Statistics are human beings with the tears wiped away.
Irving J. Selikoff1
In my career as a researcher, I am first and foremost a “quant”: quantitative in orientation and most comfortable with the language of numbers, rates, probabilities, denominators, and statistical assessments. As a clinician and a teacher of clinicians, I use and teach the language of evidence-based practice and population-based data as a means of guiding how I advise the women I care for, and indeed, how I sort through the advice I am given by my own health care providers. I try, however, to remain always cognizant of the dry, numerical, aggregate nature of these data. Hidden under the bell curve that summarizes the means and standard deviations of the sample being evaluated are the individual people and experiences who contributed to those averaged statistics. For all the people who comprise these data, the evidence-based statistical summaries do not and cannot describe the context and texture and richness that are the substance of their lives and their experiences of their health events. Selikoff,1 whose quotation leads off this editorial, stated this eloquently. He was the physician researcher who first linked inhalation of asbestos to pulmonary disease and cancer, and this statement is the summary sentence in an article he wrote on the risks of risk assessment. I think of this phrase as a mantra, and I quote it often as I teach principles of evidence-based practice.

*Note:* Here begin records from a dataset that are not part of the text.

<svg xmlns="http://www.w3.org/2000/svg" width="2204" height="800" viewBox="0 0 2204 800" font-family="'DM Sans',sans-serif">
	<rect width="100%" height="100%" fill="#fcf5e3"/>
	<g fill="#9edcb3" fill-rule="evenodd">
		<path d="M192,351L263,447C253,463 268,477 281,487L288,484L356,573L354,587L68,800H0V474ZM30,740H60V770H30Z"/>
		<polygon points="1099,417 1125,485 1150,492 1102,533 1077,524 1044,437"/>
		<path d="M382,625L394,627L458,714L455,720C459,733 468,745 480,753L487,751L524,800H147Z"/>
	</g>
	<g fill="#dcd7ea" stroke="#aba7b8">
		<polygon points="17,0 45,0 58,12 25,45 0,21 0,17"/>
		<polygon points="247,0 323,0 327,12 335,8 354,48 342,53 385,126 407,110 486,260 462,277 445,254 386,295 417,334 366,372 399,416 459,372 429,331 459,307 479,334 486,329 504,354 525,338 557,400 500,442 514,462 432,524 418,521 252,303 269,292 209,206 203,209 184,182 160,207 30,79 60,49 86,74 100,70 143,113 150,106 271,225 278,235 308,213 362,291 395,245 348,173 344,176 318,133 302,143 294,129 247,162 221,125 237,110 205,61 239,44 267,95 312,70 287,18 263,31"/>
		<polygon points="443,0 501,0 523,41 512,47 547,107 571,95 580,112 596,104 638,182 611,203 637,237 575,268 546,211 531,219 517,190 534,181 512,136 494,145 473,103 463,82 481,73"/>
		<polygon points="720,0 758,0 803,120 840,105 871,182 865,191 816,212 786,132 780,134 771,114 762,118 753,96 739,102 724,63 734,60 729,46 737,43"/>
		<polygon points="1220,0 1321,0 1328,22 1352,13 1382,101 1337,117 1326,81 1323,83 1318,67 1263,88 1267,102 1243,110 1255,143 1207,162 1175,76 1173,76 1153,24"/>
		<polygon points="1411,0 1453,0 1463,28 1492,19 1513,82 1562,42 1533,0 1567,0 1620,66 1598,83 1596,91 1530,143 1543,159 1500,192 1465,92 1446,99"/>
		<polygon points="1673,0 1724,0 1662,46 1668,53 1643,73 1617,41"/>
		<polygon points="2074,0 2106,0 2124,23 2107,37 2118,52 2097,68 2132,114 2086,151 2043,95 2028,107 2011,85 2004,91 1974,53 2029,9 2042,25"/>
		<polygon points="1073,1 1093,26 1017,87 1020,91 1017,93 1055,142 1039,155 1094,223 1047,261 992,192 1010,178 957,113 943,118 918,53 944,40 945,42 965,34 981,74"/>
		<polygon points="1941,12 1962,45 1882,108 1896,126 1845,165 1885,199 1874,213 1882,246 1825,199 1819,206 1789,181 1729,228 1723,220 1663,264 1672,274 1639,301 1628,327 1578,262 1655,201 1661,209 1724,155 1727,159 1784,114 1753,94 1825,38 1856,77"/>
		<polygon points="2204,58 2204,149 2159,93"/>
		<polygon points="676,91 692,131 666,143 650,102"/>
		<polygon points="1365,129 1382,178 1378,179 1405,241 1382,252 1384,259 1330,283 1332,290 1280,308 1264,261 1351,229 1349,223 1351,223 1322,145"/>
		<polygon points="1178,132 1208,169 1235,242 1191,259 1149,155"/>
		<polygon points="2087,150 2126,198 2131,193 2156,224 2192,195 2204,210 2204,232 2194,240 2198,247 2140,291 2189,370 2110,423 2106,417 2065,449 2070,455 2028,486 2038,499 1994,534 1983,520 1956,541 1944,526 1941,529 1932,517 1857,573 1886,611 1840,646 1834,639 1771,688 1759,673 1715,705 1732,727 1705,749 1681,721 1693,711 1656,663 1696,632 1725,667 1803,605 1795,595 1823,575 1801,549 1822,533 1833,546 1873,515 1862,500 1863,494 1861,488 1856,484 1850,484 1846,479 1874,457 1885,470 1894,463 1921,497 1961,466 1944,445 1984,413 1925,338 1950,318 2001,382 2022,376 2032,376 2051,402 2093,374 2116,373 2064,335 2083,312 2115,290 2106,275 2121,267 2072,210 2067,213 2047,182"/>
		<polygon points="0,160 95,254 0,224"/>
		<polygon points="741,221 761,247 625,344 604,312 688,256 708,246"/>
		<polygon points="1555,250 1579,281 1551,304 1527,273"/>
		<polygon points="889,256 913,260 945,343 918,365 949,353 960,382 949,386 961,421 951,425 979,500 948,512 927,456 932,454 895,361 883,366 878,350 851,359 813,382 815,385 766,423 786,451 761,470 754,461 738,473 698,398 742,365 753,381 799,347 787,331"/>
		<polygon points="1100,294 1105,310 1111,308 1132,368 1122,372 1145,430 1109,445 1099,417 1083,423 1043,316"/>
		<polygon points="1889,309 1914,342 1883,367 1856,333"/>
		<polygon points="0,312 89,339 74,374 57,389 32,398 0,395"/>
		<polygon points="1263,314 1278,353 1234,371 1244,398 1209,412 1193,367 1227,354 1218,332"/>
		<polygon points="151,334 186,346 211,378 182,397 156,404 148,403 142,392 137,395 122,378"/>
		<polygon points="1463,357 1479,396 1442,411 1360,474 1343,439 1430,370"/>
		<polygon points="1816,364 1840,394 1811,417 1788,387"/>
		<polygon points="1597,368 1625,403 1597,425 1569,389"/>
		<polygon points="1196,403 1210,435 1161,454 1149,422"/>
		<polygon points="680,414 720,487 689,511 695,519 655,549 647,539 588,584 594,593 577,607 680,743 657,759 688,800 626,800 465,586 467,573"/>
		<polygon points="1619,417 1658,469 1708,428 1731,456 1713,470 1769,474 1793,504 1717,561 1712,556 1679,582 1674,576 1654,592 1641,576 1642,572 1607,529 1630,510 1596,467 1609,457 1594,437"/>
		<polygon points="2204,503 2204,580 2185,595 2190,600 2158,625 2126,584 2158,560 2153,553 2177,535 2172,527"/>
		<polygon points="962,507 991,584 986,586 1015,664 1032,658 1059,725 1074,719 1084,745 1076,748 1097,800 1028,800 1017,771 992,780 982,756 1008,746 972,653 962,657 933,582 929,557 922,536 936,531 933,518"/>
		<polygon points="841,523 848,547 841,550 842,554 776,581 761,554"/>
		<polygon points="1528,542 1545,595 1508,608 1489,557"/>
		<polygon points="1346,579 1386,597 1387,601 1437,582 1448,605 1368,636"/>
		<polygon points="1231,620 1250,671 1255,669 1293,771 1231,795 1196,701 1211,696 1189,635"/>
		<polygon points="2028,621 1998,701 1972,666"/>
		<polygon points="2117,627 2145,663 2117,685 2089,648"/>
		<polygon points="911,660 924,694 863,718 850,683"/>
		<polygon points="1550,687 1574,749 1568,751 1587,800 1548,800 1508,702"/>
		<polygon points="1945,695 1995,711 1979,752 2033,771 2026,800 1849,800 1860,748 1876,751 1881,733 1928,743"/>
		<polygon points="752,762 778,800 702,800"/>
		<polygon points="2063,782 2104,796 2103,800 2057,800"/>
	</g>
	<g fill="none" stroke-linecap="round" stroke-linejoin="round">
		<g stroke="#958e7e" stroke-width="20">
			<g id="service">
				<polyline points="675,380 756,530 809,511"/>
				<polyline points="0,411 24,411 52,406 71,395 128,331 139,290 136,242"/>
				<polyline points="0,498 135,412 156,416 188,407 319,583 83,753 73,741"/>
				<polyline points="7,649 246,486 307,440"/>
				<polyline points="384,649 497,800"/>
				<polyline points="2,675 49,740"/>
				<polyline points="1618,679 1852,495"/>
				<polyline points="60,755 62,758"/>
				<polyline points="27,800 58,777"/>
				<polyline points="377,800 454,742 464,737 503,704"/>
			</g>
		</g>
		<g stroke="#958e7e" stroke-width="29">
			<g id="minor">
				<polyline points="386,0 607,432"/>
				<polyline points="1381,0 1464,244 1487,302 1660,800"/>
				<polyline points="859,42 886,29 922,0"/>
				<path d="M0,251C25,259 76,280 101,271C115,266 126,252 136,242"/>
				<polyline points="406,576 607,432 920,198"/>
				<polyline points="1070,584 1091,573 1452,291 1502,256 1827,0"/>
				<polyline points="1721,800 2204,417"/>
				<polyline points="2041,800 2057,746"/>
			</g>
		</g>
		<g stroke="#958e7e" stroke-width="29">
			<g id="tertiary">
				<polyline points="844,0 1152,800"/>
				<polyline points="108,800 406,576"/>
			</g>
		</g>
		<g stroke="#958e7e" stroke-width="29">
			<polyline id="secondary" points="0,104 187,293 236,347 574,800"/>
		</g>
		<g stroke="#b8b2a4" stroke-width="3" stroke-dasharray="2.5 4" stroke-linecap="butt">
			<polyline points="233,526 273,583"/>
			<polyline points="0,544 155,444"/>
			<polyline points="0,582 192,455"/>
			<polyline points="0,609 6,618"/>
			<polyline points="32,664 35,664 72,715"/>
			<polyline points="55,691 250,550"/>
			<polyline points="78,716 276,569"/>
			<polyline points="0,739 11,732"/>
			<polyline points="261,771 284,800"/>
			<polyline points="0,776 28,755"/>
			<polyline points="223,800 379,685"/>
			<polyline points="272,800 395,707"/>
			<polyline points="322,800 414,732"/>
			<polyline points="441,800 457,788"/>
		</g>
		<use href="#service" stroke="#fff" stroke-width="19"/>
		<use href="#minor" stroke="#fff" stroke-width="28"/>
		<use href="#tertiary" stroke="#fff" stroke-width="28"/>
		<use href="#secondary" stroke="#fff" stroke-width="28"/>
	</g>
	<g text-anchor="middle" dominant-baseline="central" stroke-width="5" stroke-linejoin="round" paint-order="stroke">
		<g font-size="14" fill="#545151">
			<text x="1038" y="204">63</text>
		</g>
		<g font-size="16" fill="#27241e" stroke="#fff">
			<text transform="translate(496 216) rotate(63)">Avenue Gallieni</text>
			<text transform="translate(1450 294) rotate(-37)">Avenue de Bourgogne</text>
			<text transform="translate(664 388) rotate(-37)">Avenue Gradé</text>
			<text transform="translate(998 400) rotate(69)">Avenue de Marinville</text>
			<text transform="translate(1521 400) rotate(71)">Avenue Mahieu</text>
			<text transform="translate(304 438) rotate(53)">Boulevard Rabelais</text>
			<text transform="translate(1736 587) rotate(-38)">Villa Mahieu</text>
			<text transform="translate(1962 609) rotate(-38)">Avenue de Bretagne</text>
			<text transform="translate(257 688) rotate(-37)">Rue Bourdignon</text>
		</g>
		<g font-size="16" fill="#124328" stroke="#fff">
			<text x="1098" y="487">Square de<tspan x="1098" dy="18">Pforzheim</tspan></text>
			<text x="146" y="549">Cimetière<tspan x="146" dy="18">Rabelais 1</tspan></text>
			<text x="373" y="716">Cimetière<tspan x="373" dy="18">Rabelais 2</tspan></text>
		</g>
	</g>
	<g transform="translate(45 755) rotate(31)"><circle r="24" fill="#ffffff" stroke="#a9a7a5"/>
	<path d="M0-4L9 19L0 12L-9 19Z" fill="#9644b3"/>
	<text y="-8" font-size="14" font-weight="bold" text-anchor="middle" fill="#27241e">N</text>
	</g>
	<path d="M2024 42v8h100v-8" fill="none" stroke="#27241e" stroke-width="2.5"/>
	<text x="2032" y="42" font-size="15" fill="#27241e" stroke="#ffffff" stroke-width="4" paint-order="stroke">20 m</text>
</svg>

Sackett and colleagues define evidence-based practice as “the integration of the best research evidence with clinical expertise and patient values.”2 As the field and the literature that define evidence-based practice have developed over the years, this, too, has become a mantra. Students of the field are reminded that, “In addition to clinical expertise, the clinician requires compassion, sensitive listening skills, and broad perspectives from the humanities and social sciences. These attributes allow understanding of patients’ illnesses in the context of their experience, personalities, and cultures.”3 It often can seem, however, that the emphasis in the evidence-based care paradigm, as it is elaborated in actual practice, is more on the evidence base and less on caring about patient values and experiences. Part of that may be because the research evidence we most often look at does not offer a voice for such experiences and values, concentrated as it is on numbers and statistics.
It may not be enough to know how important this human element is; in the world of evidence-based practice, these experiences need to be translated into evidence that we can use as we search for the best ways to deliver care. Without the context of people's lives, we risk operating from the worldview of numbers and statistics without the recognition of the tears (and smiles) that have been wiped away by the process of aggregating and summarizing all their data. In the 30 years I have served in some capacity on the Editorial Board of this Journal, I have observed a quantum shift toward more submissions and published papers that do exactly this: provide a qualitative context for practice that helps us see past the numbers to the reality of people's lives.
In this issue, Gurnah et al4 help us to understand the problematic experiences of 1 group of refugee women in accessing reproductive health care, where cultural dissonance and differing worldviews can create inaccessibility beyond that of finances and geography. There is no simple statistic that could possibly convey the feeling that one hears in this woman's voice: “Sometimes I may understand what the doctor is saying, and the person with me may understand, but they don't accept the person or me.”4 I am shaken by her experience of her health care, in an era in which we at least seem to acknowledge how important culturally appropriate care is. We need to hear these voices before we can acknowledge and address issues that disrupt care—such as dominant worldviews, power imbalances, and paternalistic clinical partnerships—and provide care with cultural humility.5 Without listening, we risk dismissing this woman as illiterate or uncooperative with the advice we give. Without hearing her, we risk not being caregivers but merely evidence providers.
In a similar vein, Halperin6 addresses how clinicians who experience adverse outcomes in the births they attend can be marked for the rest of their lives. The exemplars from the midwives in this study easily could have remained hidden behind some summary statistics on the risk of adverse events in midwifery care or the association between such outcomes and burnout in the health professions. But in this qualitative study, the words of the midwives involved lend emotion and immediacy to the problem; indeed, they let us see the tears before they are wiped away. In much the same way, it is the words of the midwives in Davis’ qualitative study of midwives and normalcy in childbirth7 that let us experience the lived tenacity of commitment that is a hallmark of our profession. We all have felt these emotions and often discuss them with other midwives, perhaps at local and national meetings when the talk turns to what it is like to do what we do. But qualitative studies such as these take those words and give them a larger voice that stretches beyond the confines of midwives’ practices and meeting halls and, with the rigorous methodology of qualitative research, elevate them from individual anecdote to scholarly evidence.
We know, as midwives, that caring comes from relationships with women. Listening to women is our own mantra, a hallmark of the relationships we have within our profession and with the women we care for. But the words we hear also need to be part of the evidence base that drives what we do. Dissemination beyond 1-to-1 relationships may be as important as listening in the first place. I read these studies as carefully as I do those that report statistics, and I am grateful to our growing ranks of qualitative researchers for giving voice to the human beings with tears on their faces.